§ **Record extracts**
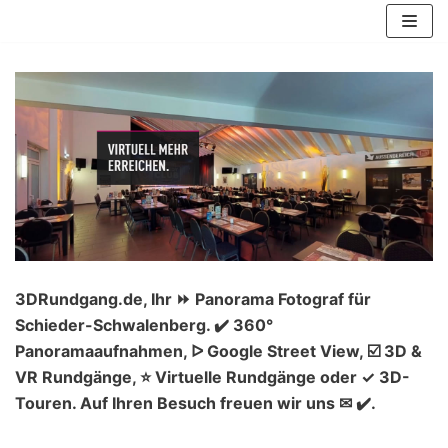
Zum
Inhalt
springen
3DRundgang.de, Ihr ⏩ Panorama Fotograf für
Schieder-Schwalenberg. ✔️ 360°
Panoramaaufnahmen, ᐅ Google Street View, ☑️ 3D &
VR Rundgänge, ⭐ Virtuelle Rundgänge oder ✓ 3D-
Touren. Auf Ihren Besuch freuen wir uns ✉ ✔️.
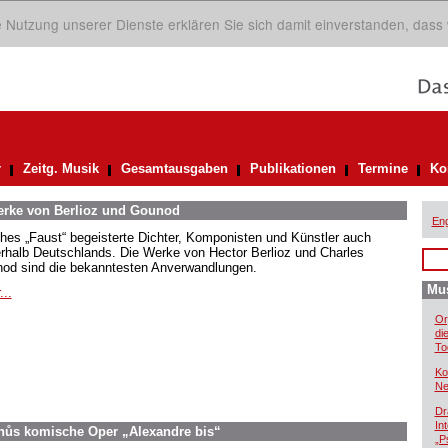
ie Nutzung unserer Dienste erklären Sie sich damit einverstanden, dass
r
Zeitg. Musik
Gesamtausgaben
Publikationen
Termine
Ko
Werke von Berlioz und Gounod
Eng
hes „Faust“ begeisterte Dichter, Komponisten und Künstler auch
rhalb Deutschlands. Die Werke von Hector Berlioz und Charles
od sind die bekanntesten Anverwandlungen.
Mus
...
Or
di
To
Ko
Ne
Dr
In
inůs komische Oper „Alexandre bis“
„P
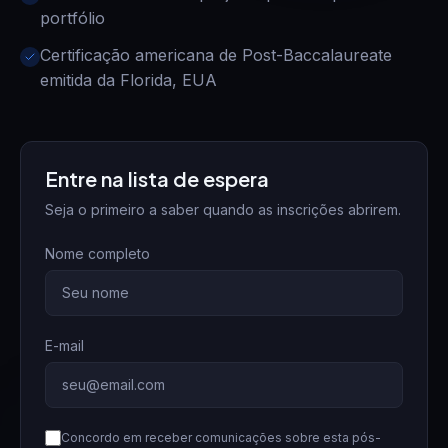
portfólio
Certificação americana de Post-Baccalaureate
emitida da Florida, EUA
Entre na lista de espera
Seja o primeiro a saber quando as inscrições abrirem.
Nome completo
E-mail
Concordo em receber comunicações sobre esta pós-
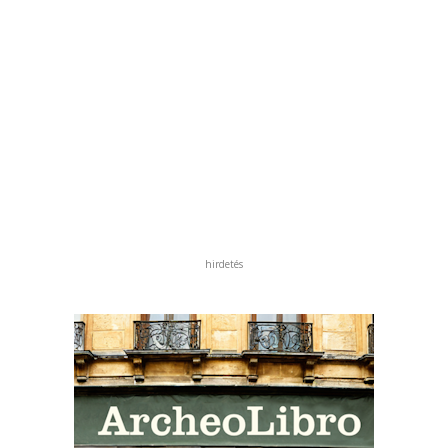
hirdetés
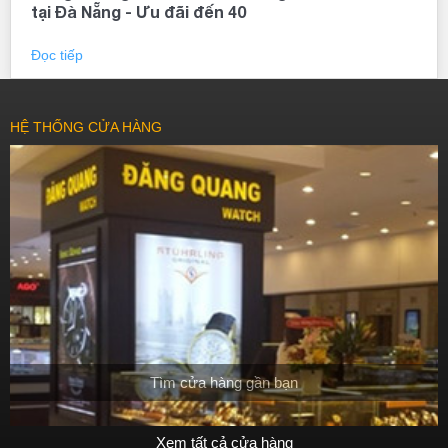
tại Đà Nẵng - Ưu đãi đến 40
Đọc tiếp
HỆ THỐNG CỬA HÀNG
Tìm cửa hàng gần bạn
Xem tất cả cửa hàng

§ **Request**
Each line above must be set down exactly, though no picture should be carried over.

§ **Result below**
Zum
Inhalt
springen
3DRundgang.de, Ihr ⏩ Panorama Fotograf für
Schieder-Schwalenberg. ✔️ 360°
Panoramaaufnahmen, ᐅ Google Street View, ☑️ 3D &
VR Rundgänge, ⭐ Virtuelle Rundgänge oder ✓ 3D-
Touren. Auf Ihren Besuch freuen wir uns ✉ ✔️.
ie Nutzung unserer Dienste erklären Sie sich damit einverstanden, dass
r
Zeitg. Musik
Gesamtausgaben
Publikationen
Termine
Ko
Werke von Berlioz und Gounod
Eng
hes „Faust“ begeisterte Dichter, Komponisten und Künstler auch
rhalb Deutschlands. Die Werke von Hector Berlioz und Charles
od sind die bekanntesten Anverwandlungen.
Mus
...
Or
di
To
Ko
Ne
Dr
In
inůs komische Oper „Alexandre bis“
„P
portfólio
Certificação americana de Post-Baccalaureate
emitida da Florida, EUA
Entre na lista de espera
Seja o primeiro a saber quando as inscrições abrirem.
Nome completo
E-mail
Concordo em receber comunicações sobre esta pós-
hirdetés
tại Đà Nẵng - Ưu đãi đến 40
Đọc tiếp
HỆ THỐNG CỬA HÀNG
Tìm cửa hàng gần bạn
Xem tất cả cửa hàng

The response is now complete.